## [Passage for review]

My question is, what would be a proper cleaner? Thoughts are Simple Green diluted, or dish washer detergent (no foaming), or laundry detergent, or? I want to clean but not harm the aluminum fins. Suggestions please?

Joe Rogers
04-09-2019, 05:07 PM
There is a specific product designed for coil cleaning available from HVAC suppliers. I lost the packaging for the cleaner I bought and only have the remainder in a spray bottle so I can’t quote the brand.
Joe

Sparky_NY
04-09-2019, 05:07 PM
Evaporator coil cleaner comes to mind. Its readily available and made for the purpose.

## [Limb landmark coordinates]
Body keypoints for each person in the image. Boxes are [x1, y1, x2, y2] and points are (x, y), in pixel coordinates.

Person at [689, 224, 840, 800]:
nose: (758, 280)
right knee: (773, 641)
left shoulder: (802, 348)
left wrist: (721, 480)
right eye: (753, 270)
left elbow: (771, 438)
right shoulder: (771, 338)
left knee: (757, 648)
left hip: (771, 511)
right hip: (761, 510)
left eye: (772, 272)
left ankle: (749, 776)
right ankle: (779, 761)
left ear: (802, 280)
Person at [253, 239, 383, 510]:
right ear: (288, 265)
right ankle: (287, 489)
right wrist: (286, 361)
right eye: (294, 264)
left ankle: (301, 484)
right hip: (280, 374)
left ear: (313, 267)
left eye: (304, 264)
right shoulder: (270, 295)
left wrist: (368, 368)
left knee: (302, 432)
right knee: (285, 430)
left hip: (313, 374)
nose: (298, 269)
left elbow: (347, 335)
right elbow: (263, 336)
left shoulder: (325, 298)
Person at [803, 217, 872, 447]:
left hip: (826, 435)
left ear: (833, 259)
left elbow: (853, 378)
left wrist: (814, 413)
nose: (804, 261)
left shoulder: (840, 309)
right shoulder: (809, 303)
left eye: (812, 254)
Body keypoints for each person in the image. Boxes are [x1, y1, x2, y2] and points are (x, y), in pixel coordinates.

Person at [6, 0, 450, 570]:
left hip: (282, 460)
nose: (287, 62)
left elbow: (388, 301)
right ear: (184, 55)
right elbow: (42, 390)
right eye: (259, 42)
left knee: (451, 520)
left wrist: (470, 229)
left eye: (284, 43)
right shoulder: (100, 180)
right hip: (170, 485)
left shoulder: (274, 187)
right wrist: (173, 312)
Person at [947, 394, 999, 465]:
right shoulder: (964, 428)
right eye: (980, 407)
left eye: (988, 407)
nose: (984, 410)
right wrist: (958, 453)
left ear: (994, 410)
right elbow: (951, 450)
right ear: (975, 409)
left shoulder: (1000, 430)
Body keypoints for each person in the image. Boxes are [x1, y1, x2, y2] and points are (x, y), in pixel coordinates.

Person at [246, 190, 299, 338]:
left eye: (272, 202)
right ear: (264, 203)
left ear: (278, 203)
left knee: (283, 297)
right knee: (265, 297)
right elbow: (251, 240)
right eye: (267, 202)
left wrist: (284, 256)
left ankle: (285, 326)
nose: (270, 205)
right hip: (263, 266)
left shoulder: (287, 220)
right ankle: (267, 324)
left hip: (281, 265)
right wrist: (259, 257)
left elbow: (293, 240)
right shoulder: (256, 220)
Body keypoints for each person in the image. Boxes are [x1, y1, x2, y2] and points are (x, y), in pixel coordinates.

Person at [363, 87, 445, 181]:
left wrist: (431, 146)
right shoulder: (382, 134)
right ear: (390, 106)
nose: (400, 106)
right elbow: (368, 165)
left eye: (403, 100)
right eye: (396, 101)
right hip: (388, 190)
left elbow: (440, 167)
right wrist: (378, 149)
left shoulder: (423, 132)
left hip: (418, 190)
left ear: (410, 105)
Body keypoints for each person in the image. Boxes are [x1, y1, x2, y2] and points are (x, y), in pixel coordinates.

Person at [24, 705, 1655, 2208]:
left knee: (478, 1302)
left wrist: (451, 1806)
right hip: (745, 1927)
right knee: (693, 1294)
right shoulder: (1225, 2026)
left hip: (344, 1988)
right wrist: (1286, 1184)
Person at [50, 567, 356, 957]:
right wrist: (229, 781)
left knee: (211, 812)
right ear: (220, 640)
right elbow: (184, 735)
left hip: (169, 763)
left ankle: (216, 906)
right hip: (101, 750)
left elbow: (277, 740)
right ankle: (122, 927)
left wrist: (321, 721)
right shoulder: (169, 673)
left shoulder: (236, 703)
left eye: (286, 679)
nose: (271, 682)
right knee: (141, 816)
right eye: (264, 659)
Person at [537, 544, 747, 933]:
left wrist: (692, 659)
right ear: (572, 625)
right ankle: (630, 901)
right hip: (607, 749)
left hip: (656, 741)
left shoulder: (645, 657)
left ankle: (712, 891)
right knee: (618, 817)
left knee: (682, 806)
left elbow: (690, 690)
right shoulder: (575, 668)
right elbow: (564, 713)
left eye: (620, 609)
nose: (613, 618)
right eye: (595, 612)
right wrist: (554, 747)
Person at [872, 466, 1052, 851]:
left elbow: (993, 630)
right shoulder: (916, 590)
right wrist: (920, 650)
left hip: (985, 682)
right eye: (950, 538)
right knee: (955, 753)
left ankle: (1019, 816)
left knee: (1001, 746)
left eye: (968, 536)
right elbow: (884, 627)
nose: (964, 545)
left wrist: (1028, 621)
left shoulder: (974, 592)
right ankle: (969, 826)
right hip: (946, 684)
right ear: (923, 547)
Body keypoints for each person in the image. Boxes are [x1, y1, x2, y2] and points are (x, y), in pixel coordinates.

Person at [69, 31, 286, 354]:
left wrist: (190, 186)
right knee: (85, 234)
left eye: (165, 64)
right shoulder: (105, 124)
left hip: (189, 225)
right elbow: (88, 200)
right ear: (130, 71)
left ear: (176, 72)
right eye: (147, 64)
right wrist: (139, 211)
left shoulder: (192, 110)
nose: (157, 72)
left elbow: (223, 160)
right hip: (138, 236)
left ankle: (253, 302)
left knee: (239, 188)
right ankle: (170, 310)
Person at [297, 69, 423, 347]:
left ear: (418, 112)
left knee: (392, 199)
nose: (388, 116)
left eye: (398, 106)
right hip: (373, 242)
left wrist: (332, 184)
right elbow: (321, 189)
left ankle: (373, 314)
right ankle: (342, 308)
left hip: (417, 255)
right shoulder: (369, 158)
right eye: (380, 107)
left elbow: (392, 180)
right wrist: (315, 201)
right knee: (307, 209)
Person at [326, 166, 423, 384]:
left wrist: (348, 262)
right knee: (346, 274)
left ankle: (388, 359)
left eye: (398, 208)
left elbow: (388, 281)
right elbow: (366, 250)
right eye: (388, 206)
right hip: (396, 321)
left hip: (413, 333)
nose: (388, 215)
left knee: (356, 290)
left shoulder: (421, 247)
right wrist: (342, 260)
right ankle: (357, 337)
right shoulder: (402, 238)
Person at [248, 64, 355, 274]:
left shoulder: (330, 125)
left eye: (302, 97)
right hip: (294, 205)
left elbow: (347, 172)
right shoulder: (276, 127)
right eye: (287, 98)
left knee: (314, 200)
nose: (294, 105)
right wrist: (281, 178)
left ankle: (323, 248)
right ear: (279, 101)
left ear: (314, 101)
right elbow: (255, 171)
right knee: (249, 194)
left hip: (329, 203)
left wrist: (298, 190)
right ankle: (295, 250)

## [Requirement A]
According to the coil-cleaning forum thread, where can the product designed for coil cleaning be bought?
## [Requirement B]
From the coil-cleaning forum thread, extract the passage starting with "My question is, what" and going on through "fins. Suggestions please?".
## [Requirement C]
Continue the coil-cleaning forum thread from the point where it stops.

## [Task result A]
From HVAC suppliers.

## [Task result B]
My question is, what would be a proper cleaner? Thoughts are Simple Green diluted, or dish washer detergent (no foaming), or laundry detergent, or? I want to clean but not harm the aluminum fins. Suggestions please?

## [Task result C]
mattthemuppet
04-09-2019, 05:22 PM
this is what I used, also with a pump sprayer
https://www.amazon.com/Nu-Calgon-416808-Evaporator-Power-1-Gallon/dp/B00L4G8QI2/ref=sr_1_6?crid=2RTYGRG6O9GBV&keywords=hvac%2Bcoil%2Bcleaner&qid=1554844795&s=gateway&sprefix=HVAC%2Bcoil%2Caps%2C163&sr=8-6&th=1

works well, doesn't harm the fins and gets flushed out with the condensate. My house HVAC evaporator had an inch thick layer of animal fur, dust and mold on it from the previous owner not using a properly fitting filter. Took a while to scrub it off but the HVAC works alot better now (unsurprisingly). I give it a soak and scrub once a year. You can also use it on the outside unit too.

Corbettprime
04-09-2019, 06:11 PM
DO NOT USE HOUSEHOLD CLEANERS! coil cleaners for aluminum are neutral to slightly acidic. Home Depot has a coil cleaner back in the plumbing section. Lowes probably does too. HVAC supply houses will carry several different brands, but are usually located in major metro areas.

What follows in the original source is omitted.